Hasta el más
indignado votante de Podemos no tiene más remedio que reconocer, en el discurso
de Pablo Iglesias –de nombre y apellido le viene al galgo- el sabor de lo
eventual, de lo pasajero y hasta de lo ficticio. El perfil del líder siempre
circunspecto augura sensacionales momentos en “Sálvame” y programas por el
estilo cuando se haya apagado la estrella del partido y sólo quede, por quedar,
una barba, una coleta y esa verborréica boquita. Porque me da que el
protagonista del cambio no tiene nada que ver con la Universidad más subversiva
sino con las alfombras de Palacio, mire usted quién lo iba a decir, a juzgar por
el contenido del discurso, la elección del escenario y los millones de
españoles encandilados con el nuevo Rey, quien sin permitirse una sola
concesión a la demagogia fue, punto por punto, dibujando el país que necesitamos
y reclamamos: honradez en las instituciones y quienes las manejan, ejemplaridad
en la cúpula del Estado, sana alternancia de gobiernos, unidad y solidaridad
sin ambages entre los distintos territorios, trabajo para todos, esperanza, en
suma, de que es posible aspirar a la excelencia nacional sin recurrir al toma y
daca.
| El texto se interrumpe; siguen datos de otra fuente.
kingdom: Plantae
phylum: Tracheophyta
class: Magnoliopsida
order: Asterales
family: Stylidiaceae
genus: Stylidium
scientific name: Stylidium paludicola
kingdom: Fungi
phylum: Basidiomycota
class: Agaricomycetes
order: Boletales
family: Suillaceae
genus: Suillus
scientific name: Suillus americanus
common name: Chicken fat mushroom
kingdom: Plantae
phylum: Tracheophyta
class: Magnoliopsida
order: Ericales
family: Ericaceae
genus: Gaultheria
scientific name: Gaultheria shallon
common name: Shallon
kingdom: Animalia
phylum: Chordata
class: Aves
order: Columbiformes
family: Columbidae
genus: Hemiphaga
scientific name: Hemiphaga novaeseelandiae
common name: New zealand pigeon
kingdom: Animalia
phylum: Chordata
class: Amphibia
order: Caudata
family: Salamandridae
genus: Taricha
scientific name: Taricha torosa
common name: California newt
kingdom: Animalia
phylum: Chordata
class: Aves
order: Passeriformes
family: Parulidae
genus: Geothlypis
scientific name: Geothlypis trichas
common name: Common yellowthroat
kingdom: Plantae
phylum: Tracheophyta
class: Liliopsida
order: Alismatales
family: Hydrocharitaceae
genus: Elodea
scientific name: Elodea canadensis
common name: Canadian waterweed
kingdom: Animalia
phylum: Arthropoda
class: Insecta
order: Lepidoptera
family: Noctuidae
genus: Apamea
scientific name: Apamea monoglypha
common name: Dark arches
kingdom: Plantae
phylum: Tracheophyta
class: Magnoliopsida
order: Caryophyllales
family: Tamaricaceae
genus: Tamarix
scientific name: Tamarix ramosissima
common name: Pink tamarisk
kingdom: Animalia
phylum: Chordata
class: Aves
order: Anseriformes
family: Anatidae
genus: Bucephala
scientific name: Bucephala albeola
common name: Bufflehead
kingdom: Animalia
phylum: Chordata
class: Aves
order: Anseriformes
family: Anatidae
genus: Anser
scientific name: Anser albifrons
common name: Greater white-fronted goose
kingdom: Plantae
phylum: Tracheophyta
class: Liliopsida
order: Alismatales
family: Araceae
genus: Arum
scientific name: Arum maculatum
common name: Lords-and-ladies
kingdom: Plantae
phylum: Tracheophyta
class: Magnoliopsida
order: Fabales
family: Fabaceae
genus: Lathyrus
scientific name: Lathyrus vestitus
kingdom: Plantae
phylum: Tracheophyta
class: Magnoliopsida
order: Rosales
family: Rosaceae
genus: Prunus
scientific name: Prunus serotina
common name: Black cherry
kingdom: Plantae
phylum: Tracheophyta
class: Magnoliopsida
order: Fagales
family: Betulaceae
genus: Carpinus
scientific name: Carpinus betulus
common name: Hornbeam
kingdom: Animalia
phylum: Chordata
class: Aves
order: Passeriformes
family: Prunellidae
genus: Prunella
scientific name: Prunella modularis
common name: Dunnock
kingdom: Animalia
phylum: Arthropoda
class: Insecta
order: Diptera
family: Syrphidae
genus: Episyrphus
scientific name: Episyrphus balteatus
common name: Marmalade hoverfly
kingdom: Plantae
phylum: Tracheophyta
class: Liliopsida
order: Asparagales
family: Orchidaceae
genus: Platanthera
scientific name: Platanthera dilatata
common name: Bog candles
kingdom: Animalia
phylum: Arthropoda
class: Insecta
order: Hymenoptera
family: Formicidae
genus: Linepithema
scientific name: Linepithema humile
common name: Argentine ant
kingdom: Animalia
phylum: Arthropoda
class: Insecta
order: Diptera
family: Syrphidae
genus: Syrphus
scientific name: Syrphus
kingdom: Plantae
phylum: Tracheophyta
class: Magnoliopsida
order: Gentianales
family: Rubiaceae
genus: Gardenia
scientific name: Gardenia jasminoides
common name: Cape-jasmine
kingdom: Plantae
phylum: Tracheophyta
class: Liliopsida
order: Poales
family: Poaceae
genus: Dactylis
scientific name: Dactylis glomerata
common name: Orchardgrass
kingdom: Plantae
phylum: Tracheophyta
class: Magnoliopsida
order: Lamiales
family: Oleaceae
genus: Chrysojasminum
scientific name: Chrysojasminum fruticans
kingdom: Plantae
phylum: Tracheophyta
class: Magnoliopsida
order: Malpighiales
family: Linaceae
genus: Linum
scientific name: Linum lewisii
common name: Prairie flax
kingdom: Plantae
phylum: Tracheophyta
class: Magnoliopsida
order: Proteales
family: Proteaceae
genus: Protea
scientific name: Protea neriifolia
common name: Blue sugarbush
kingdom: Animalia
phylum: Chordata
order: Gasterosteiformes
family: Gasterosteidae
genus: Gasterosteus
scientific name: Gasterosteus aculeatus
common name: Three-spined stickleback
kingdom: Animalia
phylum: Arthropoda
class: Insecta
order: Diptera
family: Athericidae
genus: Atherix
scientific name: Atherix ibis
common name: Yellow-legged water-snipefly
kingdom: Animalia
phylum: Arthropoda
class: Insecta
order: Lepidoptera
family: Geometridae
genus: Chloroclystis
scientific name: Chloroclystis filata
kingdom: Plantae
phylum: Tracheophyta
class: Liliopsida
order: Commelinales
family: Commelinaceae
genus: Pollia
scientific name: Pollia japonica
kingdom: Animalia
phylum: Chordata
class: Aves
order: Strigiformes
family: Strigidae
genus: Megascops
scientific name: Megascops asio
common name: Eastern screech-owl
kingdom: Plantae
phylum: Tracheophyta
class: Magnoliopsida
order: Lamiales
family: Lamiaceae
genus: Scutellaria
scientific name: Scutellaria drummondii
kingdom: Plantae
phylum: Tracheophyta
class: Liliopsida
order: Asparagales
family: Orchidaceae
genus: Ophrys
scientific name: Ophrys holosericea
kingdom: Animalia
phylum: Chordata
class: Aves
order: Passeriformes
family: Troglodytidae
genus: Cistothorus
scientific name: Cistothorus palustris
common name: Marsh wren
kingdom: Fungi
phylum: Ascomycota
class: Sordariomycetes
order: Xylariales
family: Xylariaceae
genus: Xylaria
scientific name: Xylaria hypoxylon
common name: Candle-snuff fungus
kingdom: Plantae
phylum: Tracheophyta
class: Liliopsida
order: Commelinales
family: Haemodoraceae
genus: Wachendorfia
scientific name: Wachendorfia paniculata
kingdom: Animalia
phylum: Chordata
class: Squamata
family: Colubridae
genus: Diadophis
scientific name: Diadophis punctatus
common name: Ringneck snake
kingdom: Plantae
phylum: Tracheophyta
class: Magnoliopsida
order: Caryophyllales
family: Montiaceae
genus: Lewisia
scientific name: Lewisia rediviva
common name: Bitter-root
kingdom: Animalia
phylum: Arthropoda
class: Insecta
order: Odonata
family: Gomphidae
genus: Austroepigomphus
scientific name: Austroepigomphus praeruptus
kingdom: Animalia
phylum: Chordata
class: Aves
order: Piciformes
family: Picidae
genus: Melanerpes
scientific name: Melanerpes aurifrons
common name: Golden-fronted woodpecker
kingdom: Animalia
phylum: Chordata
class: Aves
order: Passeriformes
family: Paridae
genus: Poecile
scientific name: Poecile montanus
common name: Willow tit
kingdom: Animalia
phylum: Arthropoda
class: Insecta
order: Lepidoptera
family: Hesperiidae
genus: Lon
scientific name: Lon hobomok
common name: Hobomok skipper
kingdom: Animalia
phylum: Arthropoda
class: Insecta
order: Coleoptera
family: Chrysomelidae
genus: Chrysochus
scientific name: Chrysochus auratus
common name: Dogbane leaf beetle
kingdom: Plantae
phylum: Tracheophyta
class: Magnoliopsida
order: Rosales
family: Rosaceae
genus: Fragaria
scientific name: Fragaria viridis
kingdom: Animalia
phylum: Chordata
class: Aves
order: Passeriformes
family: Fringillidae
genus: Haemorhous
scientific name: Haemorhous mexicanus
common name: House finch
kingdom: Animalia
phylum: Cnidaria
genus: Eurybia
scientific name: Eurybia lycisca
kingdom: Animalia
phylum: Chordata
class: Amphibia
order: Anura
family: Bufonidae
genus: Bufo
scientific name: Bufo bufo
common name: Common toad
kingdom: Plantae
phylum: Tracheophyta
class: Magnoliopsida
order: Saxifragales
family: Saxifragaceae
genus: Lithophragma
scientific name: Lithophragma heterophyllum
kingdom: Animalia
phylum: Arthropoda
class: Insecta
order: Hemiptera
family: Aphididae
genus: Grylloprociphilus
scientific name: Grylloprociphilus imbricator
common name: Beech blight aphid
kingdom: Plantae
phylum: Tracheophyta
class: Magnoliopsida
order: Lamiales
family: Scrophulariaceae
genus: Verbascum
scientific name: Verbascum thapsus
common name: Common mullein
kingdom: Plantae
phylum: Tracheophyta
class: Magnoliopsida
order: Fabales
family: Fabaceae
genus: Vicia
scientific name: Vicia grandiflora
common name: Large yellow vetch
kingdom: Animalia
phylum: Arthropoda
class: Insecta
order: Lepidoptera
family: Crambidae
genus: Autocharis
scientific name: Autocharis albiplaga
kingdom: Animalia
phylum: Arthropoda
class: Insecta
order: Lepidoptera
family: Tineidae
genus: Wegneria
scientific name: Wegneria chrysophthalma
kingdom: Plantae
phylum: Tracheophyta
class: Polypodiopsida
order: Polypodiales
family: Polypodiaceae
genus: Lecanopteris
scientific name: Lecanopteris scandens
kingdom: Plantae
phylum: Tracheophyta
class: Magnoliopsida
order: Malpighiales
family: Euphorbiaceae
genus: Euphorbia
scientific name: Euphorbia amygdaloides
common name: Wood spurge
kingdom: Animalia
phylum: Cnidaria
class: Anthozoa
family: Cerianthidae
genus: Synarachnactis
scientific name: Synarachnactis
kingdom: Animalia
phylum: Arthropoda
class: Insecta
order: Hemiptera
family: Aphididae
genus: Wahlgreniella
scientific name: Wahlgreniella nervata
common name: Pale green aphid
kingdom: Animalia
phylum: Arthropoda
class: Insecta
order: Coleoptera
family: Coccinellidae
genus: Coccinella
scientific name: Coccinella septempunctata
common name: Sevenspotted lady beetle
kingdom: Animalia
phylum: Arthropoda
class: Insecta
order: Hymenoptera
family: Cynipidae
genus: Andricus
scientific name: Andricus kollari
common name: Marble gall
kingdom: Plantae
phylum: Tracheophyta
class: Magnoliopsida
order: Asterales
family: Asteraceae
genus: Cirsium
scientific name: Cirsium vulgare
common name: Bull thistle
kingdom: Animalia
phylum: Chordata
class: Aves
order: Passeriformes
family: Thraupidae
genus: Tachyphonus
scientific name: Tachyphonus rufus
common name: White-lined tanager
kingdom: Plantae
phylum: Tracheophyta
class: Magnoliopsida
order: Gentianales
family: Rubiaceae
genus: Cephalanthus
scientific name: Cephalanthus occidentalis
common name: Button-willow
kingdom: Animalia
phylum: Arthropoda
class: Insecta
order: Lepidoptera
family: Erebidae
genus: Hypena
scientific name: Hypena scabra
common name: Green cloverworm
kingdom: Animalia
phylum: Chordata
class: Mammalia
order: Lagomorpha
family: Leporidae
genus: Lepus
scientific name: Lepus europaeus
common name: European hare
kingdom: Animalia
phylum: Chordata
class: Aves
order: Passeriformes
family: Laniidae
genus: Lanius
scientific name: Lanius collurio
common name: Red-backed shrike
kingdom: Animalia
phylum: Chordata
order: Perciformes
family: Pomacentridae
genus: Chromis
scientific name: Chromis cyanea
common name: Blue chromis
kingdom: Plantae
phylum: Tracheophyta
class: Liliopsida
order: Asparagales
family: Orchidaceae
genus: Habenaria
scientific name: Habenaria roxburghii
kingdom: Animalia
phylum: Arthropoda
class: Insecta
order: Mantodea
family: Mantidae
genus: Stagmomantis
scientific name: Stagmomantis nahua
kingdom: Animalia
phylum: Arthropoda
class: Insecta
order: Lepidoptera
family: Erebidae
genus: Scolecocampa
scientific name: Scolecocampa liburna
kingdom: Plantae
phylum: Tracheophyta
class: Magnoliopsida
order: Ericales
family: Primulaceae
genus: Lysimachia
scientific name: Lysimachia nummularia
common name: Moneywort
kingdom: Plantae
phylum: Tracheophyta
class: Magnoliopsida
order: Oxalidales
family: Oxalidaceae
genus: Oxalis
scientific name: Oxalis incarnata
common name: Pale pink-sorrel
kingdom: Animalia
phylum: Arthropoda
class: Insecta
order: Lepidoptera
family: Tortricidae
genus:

Y más honradez y ejemplaridad, por si la médula de sus palabras no nos
había quedado clara.
El discurso de
Navidad del Rey estaba en horas bajas. Habíamos llegado al punto de convertirlo
en una pobre excusa con la que rellenar la primera página de los diarios del 26
de diciembre, y la gente prefería los terribles villancicos de Raphael. Pero
hoy sus palabras nos empujan como un viento nuevo.